YOUR INSTRUCTIONS →
Answer these questions about the blog post on sabotaging competitors' DMOZ listings, one line each:
(a) On what date was the post published?
(b) How many years of sabotaging experience does the quoted editor claim?
(c) Under the technique "Let it be", where is the competitor's site left to sit?

Corrupt DMOZ Editor

Tuesday, December 14, 2004

Sabotaging a Competitors DMOZ Listing for Fun & Profit

The Wisdom of Weeding Out the Competitors
It's imperative to join DMOZ and sabotage your competitors. No offense intended, but if you don't join DMOZ you are ignoring a fundamental strategy for promoting your website. Your website's viability depends on you getting into DMOZ and sabotaging every single one of your competitors. If your competitors beat you to the editorship your website will be toast faster than you can say, "Am I homeless yet?"

Another corrupt dmoz editor had this to say on the subject:

"My arch competitor had a dupe content subdomain that they set up for traffic overflow and I changed their dmoz listing to the subdomain with duplicate content and it slaughtered their rankings for a couple of months.

Speaking as someone with 4 years of sabotaging experience, switch their listing from www. to non-www from time-to-time. Switch them from www.example.com to www.example.com/index.html, stuff like that."


Everybody is doing it. You should too!
I don't care if you believe me or not. The economics is enough motivation to make it happen. Here are the most common techniques for sabotaging a competitor:



  • Let it be

    Let the site sit in the Unreviewed Queue. Don't edit it. Don't touch it. Never click on the link to visit the site. Just pretend it isn't there.

DATASET →

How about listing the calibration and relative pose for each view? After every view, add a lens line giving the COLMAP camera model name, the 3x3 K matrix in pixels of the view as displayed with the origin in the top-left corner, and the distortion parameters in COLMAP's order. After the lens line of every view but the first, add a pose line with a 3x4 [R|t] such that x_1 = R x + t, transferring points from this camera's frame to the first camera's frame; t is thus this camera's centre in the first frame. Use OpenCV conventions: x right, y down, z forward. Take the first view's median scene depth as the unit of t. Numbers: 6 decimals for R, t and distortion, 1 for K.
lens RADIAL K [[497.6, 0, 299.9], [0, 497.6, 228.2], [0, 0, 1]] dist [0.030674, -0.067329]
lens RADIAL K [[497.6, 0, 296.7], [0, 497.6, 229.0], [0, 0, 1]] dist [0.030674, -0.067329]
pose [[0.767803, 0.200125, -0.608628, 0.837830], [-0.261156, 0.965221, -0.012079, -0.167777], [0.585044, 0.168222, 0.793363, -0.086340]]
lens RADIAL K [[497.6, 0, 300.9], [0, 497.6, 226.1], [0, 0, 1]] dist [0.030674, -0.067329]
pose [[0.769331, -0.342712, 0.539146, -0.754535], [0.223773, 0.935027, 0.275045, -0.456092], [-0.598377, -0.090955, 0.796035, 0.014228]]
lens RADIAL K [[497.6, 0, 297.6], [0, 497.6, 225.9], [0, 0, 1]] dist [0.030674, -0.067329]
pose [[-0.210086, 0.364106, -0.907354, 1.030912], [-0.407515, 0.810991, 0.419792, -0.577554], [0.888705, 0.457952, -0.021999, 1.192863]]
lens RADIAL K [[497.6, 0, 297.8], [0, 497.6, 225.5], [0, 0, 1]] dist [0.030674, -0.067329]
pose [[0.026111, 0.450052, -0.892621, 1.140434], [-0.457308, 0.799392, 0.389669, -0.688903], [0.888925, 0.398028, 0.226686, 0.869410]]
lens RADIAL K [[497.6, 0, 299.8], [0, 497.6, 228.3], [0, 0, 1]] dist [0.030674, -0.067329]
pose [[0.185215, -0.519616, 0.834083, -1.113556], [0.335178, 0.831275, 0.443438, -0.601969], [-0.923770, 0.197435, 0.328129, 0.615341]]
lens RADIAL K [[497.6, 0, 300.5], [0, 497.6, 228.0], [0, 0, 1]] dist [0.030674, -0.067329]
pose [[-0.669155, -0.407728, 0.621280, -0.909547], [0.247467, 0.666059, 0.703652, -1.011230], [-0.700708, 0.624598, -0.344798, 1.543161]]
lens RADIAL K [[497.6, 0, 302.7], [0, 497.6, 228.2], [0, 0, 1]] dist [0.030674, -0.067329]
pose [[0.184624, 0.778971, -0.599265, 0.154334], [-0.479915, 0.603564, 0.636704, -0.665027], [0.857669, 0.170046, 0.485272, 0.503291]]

RESULT FOR THIS TASK →
(a) Tuesday, December 14, 2004
(b) 4 years
(c) In the Unreviewed Queue